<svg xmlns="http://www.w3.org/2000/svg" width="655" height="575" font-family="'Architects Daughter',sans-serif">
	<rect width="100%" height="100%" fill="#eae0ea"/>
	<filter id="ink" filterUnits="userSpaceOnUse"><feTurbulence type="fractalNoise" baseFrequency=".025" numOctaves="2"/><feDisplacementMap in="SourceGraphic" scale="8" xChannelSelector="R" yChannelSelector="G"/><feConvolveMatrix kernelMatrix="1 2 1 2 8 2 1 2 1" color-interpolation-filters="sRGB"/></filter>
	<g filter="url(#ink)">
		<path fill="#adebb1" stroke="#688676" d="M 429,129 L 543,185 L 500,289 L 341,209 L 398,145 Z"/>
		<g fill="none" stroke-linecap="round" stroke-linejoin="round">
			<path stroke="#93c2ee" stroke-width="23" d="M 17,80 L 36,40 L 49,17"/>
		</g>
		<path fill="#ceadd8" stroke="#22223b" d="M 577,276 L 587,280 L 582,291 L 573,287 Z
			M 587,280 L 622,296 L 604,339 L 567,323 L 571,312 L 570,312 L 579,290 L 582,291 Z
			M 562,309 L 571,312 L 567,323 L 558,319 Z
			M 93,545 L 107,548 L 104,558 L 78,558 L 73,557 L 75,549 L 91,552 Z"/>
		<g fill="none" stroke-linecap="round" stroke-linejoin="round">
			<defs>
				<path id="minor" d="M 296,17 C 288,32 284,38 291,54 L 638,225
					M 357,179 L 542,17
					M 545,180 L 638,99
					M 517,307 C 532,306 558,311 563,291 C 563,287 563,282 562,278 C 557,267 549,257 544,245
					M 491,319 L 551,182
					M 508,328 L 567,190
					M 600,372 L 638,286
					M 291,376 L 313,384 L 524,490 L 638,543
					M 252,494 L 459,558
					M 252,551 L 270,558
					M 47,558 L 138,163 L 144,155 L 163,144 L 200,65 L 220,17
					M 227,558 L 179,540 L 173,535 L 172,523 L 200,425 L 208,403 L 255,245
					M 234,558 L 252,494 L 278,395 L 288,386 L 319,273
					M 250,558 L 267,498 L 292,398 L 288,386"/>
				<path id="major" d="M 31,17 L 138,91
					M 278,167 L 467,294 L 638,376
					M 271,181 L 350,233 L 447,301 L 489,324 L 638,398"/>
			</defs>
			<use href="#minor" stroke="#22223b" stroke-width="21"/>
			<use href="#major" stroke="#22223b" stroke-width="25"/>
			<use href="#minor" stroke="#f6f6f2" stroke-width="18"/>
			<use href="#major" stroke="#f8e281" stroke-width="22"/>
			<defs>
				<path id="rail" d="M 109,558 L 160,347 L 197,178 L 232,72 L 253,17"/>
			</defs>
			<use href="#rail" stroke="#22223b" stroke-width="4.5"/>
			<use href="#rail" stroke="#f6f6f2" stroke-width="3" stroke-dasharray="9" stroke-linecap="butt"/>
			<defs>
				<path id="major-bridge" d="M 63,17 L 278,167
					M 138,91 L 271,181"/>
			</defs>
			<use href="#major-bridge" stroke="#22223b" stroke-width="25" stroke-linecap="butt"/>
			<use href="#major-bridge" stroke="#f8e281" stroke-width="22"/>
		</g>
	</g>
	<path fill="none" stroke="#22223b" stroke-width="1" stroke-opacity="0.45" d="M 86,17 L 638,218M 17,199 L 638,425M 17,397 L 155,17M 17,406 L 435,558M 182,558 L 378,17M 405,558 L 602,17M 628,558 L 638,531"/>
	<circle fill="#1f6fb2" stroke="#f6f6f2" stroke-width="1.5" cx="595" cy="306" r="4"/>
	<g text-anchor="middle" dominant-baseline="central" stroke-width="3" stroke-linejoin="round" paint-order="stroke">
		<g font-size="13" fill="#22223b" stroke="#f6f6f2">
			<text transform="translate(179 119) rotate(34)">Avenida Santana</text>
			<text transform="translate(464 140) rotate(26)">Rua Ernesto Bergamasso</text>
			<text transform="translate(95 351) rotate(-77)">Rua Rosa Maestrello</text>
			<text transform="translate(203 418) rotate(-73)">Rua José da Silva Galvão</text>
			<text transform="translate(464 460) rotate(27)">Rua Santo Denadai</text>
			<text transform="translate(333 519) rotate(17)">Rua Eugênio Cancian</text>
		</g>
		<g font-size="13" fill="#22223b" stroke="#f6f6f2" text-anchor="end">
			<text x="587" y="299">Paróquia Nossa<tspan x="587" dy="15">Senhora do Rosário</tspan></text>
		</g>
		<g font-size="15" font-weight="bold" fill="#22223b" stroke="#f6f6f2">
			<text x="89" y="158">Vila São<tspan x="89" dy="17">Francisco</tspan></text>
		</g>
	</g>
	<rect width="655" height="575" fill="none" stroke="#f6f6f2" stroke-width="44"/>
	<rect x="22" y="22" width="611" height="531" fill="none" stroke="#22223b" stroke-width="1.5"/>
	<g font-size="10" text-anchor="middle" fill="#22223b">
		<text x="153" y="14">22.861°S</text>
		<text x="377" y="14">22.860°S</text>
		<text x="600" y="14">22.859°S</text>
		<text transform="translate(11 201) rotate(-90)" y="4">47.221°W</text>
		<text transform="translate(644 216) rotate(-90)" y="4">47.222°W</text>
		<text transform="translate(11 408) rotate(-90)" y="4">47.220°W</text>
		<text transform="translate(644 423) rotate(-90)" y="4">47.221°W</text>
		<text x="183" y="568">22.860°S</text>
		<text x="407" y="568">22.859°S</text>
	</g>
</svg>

[Required action] What lines in the material include the string "filter"? Pull each one out.

[Solution to this exercise]
	<filter id="ink" filterUnits="userSpaceOnUse"><feTurbulence type="fractalNoise" baseFrequency=".025" numOctaves="2"/><feDisplacementMap in="SourceGraphic" scale="8" xChannelSelector="R" yChannelSelector="G"/><feConvolveMatrix kernelMatrix="1 2 1 2 8 2 1 2 1" color-interpolation-filters="sRGB"/></filter>
	<g filter="url(#ink)">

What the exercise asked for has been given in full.